Yes.It was Galarraga of the Detroit Tigers. Not only was the call blown, it wasn't even close. The throw to first beat the runner by a whole step. It was the equivalent of giving a skater credit for a quad when they only did a triple and 1/2.
[/Detroit Tiger fan off]
I have the opposite opinion. I think what's fun about COP is that a skater who makes SP mistakes can still make a "comeback" and move up significantly. Most skaters still can't mess up the SP completely and win (no Chan comments please), and sometimes having an outstanding FS still doesn't make up enough for SP errors. But the possibility of success after a less than perfect skate and not being able to predict the results so easily makes skating more exciting to me.
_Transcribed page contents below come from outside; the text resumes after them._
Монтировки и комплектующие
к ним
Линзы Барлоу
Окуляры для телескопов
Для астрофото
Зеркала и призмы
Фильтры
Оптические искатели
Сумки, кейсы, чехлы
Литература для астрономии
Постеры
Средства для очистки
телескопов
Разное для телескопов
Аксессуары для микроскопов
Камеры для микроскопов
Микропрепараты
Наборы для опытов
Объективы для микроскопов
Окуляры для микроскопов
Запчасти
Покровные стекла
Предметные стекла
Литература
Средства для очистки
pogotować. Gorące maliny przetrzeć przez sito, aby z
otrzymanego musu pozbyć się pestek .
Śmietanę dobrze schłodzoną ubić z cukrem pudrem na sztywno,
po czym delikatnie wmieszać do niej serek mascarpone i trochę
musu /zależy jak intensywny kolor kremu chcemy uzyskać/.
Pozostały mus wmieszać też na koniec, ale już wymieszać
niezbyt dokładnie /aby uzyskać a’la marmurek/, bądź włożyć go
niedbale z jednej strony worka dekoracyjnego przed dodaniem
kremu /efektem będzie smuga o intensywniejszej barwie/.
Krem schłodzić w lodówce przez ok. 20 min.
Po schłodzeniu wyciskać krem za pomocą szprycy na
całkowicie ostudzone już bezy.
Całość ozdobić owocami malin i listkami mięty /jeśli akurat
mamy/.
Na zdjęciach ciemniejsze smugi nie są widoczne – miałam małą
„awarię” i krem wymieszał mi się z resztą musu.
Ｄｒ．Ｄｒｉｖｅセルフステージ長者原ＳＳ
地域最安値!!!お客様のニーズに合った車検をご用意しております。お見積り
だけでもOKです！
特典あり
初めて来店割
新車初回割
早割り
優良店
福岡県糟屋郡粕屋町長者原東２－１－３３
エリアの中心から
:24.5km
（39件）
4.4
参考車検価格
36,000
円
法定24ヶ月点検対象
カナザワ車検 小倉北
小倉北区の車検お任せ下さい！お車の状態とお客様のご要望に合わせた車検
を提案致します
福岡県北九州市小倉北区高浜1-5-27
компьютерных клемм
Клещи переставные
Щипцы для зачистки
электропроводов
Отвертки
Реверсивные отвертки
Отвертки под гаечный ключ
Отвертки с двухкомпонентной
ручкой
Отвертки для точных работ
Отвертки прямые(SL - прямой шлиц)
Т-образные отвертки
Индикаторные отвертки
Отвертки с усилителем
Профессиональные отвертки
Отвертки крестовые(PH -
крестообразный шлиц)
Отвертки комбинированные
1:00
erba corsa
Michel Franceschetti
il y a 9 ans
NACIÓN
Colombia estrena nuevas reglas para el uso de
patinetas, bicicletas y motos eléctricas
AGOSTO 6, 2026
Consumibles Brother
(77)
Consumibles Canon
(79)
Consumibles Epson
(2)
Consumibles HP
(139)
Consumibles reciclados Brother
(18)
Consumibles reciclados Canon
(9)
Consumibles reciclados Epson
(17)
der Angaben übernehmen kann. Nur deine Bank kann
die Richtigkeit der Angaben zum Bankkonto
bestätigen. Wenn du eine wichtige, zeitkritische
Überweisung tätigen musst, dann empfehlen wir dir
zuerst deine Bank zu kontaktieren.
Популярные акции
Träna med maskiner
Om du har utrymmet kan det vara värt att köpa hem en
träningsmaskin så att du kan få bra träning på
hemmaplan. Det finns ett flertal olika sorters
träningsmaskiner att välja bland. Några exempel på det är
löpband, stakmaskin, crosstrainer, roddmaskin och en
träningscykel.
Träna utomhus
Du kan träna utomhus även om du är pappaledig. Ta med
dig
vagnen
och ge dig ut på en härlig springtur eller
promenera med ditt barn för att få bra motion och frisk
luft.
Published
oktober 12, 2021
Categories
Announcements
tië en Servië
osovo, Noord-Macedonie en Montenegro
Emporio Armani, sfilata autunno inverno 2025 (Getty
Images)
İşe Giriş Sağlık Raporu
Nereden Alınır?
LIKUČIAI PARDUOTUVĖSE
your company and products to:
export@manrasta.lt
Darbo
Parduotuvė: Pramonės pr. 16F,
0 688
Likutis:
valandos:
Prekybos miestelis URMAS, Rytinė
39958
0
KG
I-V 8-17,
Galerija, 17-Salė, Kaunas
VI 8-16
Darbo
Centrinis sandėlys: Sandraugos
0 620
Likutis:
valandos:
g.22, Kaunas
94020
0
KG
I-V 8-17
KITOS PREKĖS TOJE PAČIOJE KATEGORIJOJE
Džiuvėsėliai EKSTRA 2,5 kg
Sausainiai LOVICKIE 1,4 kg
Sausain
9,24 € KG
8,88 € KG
From a judging point of view, you can be putting marks in there and have no idea of the outcome. Particularly if it is close contest.
Although on the other hand, you do sometimes have a good idea because you are giving +1 or +2 on every element and the skater or couple deserves high components. It also just clicks and it is a pleasure to give those kinds of evaluations.
What the hell is a Ninja Twizzle? Does it have anything to do with hard shelled aquatic life forms that live in the sewer?